Stored data:
————————
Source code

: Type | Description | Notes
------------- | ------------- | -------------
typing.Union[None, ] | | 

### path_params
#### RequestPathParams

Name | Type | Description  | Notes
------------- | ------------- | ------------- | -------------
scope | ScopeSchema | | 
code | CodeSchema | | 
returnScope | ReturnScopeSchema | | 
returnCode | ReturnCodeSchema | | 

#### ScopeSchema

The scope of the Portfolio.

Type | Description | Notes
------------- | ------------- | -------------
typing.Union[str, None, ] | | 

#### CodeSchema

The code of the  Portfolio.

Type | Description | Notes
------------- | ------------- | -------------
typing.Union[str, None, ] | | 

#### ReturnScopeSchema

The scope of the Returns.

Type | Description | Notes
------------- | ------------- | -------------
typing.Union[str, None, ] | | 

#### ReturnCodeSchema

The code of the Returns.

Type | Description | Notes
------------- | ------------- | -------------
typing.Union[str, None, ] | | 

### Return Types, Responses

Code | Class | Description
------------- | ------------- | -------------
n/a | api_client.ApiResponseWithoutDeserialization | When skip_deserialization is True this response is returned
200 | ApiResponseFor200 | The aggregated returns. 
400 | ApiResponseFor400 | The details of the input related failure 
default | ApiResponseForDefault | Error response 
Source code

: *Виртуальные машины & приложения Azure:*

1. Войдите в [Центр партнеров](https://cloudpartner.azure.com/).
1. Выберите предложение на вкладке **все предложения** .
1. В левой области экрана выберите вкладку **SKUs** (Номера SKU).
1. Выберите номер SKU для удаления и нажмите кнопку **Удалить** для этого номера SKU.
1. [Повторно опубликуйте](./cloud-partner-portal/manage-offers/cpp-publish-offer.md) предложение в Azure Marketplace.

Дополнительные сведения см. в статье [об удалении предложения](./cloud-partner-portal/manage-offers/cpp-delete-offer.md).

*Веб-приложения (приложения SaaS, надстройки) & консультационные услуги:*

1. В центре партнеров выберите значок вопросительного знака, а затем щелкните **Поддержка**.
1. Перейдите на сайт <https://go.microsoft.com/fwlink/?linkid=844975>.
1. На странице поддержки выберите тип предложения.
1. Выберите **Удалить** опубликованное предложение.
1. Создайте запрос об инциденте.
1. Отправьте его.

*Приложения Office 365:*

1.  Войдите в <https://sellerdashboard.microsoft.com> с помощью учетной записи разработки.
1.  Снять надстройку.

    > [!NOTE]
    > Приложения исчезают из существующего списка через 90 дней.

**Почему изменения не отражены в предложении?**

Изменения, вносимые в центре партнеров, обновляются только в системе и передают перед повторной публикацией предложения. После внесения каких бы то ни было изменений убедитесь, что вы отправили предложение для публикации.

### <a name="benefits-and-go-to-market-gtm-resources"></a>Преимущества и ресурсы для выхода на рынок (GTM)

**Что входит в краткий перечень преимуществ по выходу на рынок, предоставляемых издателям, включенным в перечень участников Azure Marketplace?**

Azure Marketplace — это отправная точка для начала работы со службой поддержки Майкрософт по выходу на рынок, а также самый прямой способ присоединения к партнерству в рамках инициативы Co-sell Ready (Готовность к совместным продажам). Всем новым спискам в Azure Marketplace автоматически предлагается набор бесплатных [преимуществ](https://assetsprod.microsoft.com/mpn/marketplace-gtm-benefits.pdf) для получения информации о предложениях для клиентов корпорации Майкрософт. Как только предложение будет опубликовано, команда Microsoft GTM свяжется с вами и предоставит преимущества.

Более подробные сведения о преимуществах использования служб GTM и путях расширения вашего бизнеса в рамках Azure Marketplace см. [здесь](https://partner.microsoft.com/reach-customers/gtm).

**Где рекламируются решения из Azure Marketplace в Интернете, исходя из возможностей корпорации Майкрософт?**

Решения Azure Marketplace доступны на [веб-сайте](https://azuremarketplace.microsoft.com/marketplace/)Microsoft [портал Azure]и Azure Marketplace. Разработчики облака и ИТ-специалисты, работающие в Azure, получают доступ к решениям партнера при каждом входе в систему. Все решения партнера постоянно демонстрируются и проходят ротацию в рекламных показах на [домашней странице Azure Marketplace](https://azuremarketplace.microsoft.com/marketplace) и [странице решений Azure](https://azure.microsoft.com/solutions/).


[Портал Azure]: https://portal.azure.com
————————
Please write out every one of the lines above, word for word and without any changes.

Source code

: Type | Description | Notes
------------- | ------------- | -------------
typing.Union[None, ] | | 

### path_params
#### RequestPathParams

Name | Type | Description  | Notes
------------- | ------------- | ------------- | -------------
scope | ScopeSchema | | 
code | CodeSchema | | 
returnScope | ReturnScopeSchema | | 
returnCode | ReturnCodeSchema | | 

#### ScopeSchema

The scope of the Portfolio.

Type | Description | Notes
------------- | ------------- | -------------
typing.Union[str, None, ] | | 

#### CodeSchema

The code of the  Portfolio.

Type | Description | Notes
------------- | ------------- | -------------
typing.Union[str, None, ] | | 

#### ReturnScopeSchema

The scope of the Returns.

Type | Description | Notes
------------- | ------------- | -------------
typing.Union[str, None, ] | | 

#### ReturnCodeSchema

The code of the Returns.

Type | Description | Notes
------------- | ------------- | -------------
typing.Union[str, None, ] | | 

### Return Types, Responses

Code | Class | Description
------------- | ------------- | -------------
n/a | api_client.ApiResponseWithoutDeserialization | When skip_deserialization is True this response is returned
200 | ApiResponseFor200 | The aggregated returns. 
400 | ApiResponseFor400 | The details of the input related failure 
default | ApiResponseForDefault | Error response 
Source code

: *Виртуальные машины & приложения Azure:*

1. Войдите в [Центр партнеров](https://cloudpartner.azure.com/).
1. Выберите предложение на вкладке **все предложения** .
1. В левой области экрана выберите вкладку **SKUs** (Номера SKU).
1. Выберите номер SKU для удаления и нажмите кнопку **Удалить** для этого номера SKU.
1. [Повторно опубликуйте](./cloud-partner-portal/manage-offers/cpp-publish-offer.md) предложение в Azure Marketplace.

Дополнительные сведения см. в статье [об удалении предложения](./cloud-partner-portal/manage-offers/cpp-delete-offer.md).

*Веб-приложения (приложения SaaS, надстройки) & консультационные услуги:*

1. В центре партнеров выберите значок вопросительного знака, а затем щелкните **Поддержка**.
1. Перейдите на сайт <https://go.microsoft.com/fwlink/?linkid=844975>.
1. На странице поддержки выберите тип предложения.
1. Выберите **Удалить** опубликованное предложение.
1. Создайте запрос об инциденте.
1. Отправьте его.

*Приложения Office 365:*

1.  Войдите в <https://sellerdashboard.microsoft.com> с помощью учетной записи разработки.
1.  Снять надстройку.

    > [!NOTE]
    > Приложения исчезают из существующего списка через 90 дней.

**Почему изменения не отражены в предложении?**

Изменения, вносимые в центре партнеров, обновляются только в системе и передают перед повторной публикацией предложения. После внесения каких бы то ни было изменений убедитесь, что вы отправили предложение для публикации.

### <a name="benefits-and-go-to-market-gtm-resources"></a>Преимущества и ресурсы для выхода на рынок (GTM)

**Что входит в краткий перечень преимуществ по выходу на рынок, предоставляемых издателям, включенным в перечень участников Azure Marketplace?**

Azure Marketplace — это отправная точка для начала работы со службой поддержки Майкрософт по выходу на рынок, а также самый прямой способ присоединения к партнерству в рамках инициативы Co-sell Ready (Готовность к совместным продажам). Всем новым спискам в Azure Marketplace автоматически предлагается набор бесплатных [преимуществ](https://assetsprod.microsoft.com/mpn/marketplace-gtm-benefits.pdf) для получения информации о предложениях для клиентов корпорации Майкрософт. Как только предложение будет опубликовано, команда Microsoft GTM свяжется с вами и предоставит преимущества.

Более подробные сведения о преимуществах использования служб GTM и путях расширения вашего бизнеса в рамках Azure Marketplace см. [здесь](https://partner.microsoft.com/reach-customers/gtm).

**Где рекламируются решения из Azure Marketplace в Интернете, исходя из возможностей корпорации Майкрософт?**

Решения Azure Marketplace доступны на [веб-сайте](https://azuremarketplace.microsoft.com/marketplace/)Microsoft [портал Azure]и Azure Marketplace. Разработчики облака и ИТ-специалисты, работающие в Azure, получают доступ к решениям партнера при каждом входе в систему. Все решения партнера постоянно демонстрируются и проходят ротацию в рекламных показах на [домашней странице Azure Marketplace](https://azuremarketplace.microsoft.com/marketplace) и [странице решений Azure](https://azure.microsoft.com/solutions/).


[Портал Azure]: https://portal.azure.com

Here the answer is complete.